Anwar El Ghazi, Pemain Belanda keturunan Maroko
Sudah lebih setengah bulan perhatian penghuni bumi ini ke Rusia, negeri yang dulu terkenal sebagai salah satu imam penggerak faham komunisme - sosialisme. Negeri ini dulunya tergabung dalam sebuah federasi bangsa-bangsa, bernama Uni Soviet. Era itu ada "perang dingin" antara blok barat dan blok timur. Blok barat dimotori oleh Amerika Serikat (AS), dan blok timur dipimpin oleh Uni Soviet (US).

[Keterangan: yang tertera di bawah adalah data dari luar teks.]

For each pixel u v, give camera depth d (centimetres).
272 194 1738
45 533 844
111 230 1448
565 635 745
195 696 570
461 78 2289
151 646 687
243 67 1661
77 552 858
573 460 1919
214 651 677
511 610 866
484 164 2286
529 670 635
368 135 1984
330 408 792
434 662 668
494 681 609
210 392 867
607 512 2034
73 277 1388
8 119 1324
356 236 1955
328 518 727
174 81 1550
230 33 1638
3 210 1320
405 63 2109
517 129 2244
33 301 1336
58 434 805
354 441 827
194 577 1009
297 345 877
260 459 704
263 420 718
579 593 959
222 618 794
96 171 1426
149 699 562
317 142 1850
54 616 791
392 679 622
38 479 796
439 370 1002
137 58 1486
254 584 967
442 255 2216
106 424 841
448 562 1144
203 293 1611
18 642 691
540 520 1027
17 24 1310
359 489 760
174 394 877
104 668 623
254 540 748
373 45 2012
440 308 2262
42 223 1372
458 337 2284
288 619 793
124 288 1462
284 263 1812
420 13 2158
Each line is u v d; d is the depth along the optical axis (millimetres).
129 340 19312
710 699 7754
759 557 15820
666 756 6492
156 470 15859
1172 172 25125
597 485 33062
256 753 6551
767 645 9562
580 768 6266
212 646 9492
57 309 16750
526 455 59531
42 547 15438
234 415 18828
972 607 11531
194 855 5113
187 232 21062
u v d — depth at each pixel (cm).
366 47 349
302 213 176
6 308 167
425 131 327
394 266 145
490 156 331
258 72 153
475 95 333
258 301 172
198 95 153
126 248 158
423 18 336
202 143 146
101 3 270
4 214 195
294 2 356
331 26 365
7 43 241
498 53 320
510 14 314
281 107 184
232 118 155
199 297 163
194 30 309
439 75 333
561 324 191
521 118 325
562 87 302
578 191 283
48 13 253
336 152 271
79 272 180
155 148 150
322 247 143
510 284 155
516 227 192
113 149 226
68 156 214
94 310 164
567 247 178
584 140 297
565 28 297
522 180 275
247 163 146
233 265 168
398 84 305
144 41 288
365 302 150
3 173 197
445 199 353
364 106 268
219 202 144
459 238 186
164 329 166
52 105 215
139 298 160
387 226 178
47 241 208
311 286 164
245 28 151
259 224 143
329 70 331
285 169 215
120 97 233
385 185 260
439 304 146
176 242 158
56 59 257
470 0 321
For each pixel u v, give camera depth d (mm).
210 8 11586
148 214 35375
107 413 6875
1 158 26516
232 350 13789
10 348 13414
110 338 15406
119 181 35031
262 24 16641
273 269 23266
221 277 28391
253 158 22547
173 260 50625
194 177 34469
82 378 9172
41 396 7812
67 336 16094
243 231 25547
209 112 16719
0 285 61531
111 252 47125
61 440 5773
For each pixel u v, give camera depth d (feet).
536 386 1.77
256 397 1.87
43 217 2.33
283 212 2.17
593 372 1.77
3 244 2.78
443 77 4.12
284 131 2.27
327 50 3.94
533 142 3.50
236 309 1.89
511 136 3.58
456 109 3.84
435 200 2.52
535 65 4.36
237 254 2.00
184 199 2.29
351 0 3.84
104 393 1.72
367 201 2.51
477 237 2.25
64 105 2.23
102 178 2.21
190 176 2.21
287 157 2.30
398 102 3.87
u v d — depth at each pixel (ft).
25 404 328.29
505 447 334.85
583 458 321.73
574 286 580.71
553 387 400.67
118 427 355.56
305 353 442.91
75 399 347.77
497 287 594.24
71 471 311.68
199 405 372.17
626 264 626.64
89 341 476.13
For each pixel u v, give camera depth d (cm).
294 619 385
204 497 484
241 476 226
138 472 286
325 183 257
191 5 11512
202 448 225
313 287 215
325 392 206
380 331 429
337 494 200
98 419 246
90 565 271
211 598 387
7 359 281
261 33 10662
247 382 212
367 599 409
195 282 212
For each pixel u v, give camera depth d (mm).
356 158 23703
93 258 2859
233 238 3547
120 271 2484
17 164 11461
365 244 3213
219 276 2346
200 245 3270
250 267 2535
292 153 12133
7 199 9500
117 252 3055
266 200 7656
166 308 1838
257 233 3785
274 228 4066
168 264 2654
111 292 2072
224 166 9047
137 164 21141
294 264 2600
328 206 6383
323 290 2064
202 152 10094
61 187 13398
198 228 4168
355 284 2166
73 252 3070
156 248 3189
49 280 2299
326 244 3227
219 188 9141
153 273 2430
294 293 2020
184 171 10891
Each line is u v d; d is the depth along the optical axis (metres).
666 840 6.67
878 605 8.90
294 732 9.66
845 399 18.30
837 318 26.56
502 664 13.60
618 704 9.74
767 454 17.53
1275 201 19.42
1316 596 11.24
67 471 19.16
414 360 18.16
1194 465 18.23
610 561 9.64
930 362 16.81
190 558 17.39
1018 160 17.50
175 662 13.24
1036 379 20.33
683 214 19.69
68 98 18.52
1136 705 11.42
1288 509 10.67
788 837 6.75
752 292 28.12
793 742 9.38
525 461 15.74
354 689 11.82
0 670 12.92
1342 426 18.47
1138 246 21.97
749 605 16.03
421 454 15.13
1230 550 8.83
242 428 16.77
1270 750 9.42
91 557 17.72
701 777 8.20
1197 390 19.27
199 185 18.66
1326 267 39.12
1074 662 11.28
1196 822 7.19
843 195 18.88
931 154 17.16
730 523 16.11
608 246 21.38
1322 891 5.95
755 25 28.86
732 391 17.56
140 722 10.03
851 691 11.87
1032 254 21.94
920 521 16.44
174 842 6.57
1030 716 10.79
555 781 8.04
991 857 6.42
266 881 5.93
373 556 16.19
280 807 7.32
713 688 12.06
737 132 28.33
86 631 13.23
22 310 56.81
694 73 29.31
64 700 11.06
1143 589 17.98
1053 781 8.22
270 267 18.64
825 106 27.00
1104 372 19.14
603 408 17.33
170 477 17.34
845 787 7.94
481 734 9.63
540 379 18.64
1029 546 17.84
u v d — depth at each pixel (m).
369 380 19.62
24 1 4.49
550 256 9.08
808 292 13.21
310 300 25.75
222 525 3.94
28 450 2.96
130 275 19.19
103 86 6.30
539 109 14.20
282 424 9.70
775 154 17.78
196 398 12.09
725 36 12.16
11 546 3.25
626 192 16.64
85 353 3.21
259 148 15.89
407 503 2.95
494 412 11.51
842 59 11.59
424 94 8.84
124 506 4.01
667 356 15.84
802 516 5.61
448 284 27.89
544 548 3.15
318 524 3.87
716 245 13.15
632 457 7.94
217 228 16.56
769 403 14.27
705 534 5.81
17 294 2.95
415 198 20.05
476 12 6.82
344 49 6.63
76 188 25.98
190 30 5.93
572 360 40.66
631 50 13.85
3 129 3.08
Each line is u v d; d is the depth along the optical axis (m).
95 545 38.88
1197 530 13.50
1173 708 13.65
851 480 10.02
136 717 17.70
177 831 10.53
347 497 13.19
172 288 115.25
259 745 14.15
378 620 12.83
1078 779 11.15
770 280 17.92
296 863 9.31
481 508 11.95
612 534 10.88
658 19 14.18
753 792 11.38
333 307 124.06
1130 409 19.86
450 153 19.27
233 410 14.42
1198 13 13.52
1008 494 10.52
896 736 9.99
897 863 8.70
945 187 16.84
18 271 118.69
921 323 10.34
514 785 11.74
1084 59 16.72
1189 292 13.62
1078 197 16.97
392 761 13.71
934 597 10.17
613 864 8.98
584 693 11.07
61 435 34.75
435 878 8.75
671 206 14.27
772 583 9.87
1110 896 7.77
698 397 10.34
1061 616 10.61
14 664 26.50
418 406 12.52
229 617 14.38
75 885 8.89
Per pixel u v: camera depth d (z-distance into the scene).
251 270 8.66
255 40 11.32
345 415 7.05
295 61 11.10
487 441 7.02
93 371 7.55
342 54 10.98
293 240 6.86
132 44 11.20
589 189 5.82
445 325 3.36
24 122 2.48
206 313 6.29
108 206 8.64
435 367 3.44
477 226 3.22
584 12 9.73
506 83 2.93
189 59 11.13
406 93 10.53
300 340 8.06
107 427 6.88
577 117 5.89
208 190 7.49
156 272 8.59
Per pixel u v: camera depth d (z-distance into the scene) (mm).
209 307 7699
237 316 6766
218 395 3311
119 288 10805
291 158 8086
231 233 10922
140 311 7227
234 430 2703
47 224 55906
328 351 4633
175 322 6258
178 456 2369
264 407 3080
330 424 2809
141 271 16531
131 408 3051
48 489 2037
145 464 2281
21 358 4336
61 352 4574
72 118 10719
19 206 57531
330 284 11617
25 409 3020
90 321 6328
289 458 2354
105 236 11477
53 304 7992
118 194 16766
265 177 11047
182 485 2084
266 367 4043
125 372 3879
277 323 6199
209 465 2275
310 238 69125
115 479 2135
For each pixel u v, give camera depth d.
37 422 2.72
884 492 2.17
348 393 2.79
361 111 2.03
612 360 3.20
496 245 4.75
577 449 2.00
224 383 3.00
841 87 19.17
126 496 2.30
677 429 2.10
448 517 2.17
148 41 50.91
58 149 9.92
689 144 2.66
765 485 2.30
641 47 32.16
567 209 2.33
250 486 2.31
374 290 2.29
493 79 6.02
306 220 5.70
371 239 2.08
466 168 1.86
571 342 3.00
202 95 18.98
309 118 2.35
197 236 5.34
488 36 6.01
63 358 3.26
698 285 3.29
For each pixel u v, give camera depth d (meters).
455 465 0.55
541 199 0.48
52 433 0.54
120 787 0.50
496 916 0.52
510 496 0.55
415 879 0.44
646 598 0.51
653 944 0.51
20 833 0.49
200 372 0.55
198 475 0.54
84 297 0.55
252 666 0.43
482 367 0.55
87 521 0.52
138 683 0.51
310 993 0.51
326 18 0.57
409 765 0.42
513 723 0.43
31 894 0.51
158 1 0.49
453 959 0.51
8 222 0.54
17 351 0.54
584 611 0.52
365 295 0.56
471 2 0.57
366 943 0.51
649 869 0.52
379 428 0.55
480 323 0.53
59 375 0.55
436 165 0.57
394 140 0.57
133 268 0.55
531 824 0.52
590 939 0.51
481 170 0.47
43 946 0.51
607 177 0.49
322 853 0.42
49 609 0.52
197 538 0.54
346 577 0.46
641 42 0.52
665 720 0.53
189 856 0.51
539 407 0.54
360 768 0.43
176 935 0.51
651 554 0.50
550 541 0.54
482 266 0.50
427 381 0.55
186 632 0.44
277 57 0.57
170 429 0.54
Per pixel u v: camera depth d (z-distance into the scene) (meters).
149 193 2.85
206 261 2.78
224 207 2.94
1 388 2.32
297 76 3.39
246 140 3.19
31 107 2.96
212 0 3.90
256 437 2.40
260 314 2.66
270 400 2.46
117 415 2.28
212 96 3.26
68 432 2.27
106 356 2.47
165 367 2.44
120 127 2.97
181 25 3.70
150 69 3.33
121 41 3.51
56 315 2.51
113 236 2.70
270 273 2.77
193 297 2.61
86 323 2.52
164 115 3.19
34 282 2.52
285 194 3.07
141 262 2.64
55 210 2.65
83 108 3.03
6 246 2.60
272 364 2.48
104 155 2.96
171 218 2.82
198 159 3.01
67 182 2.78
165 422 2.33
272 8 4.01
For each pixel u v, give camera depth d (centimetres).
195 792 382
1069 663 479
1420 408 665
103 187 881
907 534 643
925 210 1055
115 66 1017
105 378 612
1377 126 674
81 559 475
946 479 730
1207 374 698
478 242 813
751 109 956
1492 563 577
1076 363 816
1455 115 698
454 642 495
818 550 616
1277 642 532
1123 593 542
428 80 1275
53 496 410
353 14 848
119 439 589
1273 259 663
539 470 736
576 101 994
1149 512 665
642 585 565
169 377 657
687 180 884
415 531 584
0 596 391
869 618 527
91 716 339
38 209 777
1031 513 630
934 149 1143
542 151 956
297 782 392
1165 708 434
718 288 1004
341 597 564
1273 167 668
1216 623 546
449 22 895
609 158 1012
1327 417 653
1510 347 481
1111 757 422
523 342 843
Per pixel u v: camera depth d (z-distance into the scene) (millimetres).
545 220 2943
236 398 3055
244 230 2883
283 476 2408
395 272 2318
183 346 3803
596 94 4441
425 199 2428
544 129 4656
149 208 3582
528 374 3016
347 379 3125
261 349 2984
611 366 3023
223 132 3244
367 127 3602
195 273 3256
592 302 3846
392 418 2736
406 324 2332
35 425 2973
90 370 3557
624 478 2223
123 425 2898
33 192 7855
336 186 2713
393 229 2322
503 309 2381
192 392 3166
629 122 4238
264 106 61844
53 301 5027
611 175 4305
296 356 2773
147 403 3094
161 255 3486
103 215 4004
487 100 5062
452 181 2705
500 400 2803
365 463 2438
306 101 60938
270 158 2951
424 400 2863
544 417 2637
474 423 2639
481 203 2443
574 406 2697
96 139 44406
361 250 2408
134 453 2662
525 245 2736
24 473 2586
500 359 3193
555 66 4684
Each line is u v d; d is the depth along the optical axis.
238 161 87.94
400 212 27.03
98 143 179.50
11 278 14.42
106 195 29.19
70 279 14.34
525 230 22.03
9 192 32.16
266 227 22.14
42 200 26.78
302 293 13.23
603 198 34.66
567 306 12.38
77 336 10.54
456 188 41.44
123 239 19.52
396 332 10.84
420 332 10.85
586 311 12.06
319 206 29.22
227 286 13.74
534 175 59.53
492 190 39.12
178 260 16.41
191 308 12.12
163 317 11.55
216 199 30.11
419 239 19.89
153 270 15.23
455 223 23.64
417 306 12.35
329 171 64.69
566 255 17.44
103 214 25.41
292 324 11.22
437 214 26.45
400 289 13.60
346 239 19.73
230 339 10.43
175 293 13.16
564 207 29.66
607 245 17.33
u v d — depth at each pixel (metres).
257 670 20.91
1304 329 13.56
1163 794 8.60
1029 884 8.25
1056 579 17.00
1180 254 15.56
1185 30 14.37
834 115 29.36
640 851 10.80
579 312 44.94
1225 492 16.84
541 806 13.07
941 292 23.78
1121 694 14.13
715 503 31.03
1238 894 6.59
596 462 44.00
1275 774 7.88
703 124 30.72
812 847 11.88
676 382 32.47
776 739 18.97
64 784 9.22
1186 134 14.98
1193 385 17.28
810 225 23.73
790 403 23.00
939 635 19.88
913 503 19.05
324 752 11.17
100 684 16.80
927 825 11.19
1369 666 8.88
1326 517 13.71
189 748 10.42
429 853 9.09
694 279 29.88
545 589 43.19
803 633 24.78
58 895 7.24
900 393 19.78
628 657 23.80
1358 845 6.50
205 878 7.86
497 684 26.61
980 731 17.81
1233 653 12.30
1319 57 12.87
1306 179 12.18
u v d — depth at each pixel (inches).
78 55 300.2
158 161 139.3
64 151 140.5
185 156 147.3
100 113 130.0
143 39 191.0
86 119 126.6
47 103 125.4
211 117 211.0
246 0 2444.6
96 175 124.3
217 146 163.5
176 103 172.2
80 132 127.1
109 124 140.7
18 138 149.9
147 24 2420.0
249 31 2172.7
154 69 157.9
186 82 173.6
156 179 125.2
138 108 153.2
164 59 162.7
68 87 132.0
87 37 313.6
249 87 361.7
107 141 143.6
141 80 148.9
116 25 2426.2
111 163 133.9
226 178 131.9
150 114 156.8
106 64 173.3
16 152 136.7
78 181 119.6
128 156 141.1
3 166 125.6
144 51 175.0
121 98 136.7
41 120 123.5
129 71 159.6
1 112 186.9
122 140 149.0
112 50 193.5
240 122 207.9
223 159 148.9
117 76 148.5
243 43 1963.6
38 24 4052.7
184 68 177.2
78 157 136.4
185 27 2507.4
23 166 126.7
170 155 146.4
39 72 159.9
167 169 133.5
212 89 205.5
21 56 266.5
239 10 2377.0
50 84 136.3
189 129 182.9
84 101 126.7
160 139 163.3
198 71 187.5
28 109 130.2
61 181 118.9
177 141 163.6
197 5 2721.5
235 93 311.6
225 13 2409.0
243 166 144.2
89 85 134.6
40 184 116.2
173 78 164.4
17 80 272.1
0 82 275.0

Power US sungguh luar biasa. Di kawasan Amerika Latin, ada sekutunya seperti Kuba dan sejumlah negara berfaham komunis di sekitarnya. Di Eropa, ada Polandia, Albania, Yugoslavia dan sejumlah negara federasinya. Di Asia, sangat luar biasa, ada RRC, Korea, Afghanistan, Vietnam, Kamboja dan sebagainya. Di Afrika pun juga ada sekutunya seperti Kongo, Angola dan sebagainya.Â
Gara-gara faham komunis ini, sejumlah negara terpecah belah. Jerman pernah menjadi dua, yakni Jerman Barat dan Jerman Timur. Lantas ada pula Yaman Utara dan Yaman Selatan, ada Vietnam Utara dan Vietnam Selatan, ada Korea Utara dan Korea Selatan, dan sebagainya. Sejarah panjang perang ideologi ini lumayan memakan energy yang tak sedikit, dan menjadikan peperangan yang tak henti-henti. Setidaknya untuk era tersebut.
Runtuhnya tembok Berlin di penghujung tahun 1980-an dan ambruknya Uni Soviet di awal tahun 1990-an mengantarkan kehidupan dunia ke suasana baru. Perang Dingin pun sirna, meski konflik antar negara tak kunjung hilang. Persaingan, kompetensi, bahkan pertarungan demi pertarungan antar negara malah menguat. Ruang kompetensinya pun malah makin melebar. Setidaknya itulah yang nampak hari ini, AS misalnya, yang selalu merasa sebagai negara super power, terlebih kini setelah dipimpin politisi gaek Trump, mereka malah bisa berbuat semena-mena, membuat banyak negara lainnya mengurut dada. Hatta dari sejumlah negara sekutunya seperti Eropa.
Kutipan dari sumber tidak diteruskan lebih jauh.